Odoo funziona su un modello duale: un’edizione Community (open source, gratuita) e un’edizione Enterprise (a pagamento). La versione Community include un modulo di contabilità che gestisce il piano contabile francese, le scritture, l’IVA e i rapporti finanziari di base.
Rispetto a Dolibarr, Odoo offre un’interfaccia più moderna e un ecosistema di applicazioni integrate più ampio. Il rovescio della medaglia è lo stesso: è necessario ospitare lo strumento da soli o passare attraverso un integratore, il che genera un costo indiretto anche se il software rimane gratuito.
6. GnuCash: la contabilità offline e senza abbonamento

GnuCash è un software di contabilità in partita doppia, gratuito e open source, che si installa sul proprio computer (Windows, Mac, Linux). Niente cloud, nessun conto da creare, nessuna connessione internet richiesta.
È una scelta pertinente per coloro che desiderano una gestione contabile strettamente locale senza dipendenza da un servizio online. Si trovano la registrazione delle scritture, il monitoraggio dei conti bancari, la gestione dell’IVA e i rapporti standard. L’interfaccia è meno accattivante rispetto a quelle delle soluzioni SaaS recenti, ma l’affidabilità del motore contabile è indiscutibile.
7. Excel o Google Sheets: il foglio di calcolo come strumento contabile di emergenza

Lo menzioniamo in ultima posizione perché molti imprenditori iniziano da lì. Un foglio di calcolo ben strutturato consente di tenere un libro di entrate-uscite conforme per una micro-impresa. Circolano modelli gratuiti che coprono gli obblighi minimi.
Tuttavia, un foglio di calcolo non automatizza né la riconciliazione bancaria né la numerazione delle fatture. Non appena il volume delle transazioni supera alcune decine al mese, il rischio di errore aumenta. Si considera il foglio di calcolo come una soluzione di transizione, non come uno strumento contabile duraturo.

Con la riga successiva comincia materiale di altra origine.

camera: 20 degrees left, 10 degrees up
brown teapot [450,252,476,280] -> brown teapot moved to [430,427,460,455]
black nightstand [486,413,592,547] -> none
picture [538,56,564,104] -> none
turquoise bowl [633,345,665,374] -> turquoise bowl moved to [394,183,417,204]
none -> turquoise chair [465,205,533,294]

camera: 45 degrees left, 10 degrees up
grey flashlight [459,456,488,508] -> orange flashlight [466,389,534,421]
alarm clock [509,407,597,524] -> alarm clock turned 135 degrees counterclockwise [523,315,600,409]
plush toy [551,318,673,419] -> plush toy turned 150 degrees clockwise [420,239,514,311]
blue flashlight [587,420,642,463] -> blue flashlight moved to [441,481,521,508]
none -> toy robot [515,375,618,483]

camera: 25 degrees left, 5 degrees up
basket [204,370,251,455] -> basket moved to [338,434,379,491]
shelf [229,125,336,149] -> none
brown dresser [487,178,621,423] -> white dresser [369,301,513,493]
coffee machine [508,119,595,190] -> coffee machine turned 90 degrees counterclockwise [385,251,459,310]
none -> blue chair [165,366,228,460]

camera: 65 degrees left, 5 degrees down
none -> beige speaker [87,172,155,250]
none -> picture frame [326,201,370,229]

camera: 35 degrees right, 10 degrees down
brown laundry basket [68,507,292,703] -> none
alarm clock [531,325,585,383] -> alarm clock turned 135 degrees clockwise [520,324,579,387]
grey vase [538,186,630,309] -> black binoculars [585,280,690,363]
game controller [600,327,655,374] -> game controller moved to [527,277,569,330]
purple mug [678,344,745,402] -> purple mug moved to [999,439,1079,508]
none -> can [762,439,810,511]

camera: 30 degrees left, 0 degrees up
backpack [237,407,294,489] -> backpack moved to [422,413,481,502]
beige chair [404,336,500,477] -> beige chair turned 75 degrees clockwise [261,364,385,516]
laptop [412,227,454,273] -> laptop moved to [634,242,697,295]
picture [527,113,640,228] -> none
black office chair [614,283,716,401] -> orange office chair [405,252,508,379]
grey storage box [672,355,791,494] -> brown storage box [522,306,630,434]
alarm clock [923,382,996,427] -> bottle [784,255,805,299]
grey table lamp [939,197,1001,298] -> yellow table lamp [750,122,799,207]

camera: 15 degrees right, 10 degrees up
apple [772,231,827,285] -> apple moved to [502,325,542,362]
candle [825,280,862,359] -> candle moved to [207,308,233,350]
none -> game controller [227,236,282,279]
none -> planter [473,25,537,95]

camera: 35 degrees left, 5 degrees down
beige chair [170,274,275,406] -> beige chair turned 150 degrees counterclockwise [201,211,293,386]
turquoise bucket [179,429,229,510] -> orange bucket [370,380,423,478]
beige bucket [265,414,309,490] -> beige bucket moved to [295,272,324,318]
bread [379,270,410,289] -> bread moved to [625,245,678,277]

- Adatto solo per micro-imprenditori con poche transazioni
- Nessuna conformità automatica con la fatturazione elettronica in arrivo
- Nessuna sincronizzazione bancaria né sollecito automatico dei pagamenti scaduti
La scelta di un software di contabilità gratuito dipende innanzitutto dallo stato giuridico e dal volume delle transazioni. Per una micro-impresa, Indy o Abby coprono l’essenziale senza attriti. Per una piccola struttura che desidera controllare il proprio hosting, Dolibarr o Odoo Community offrono una vera autonomia. Il foglio di calcolo rimane una rete di sicurezza, non una destinazione.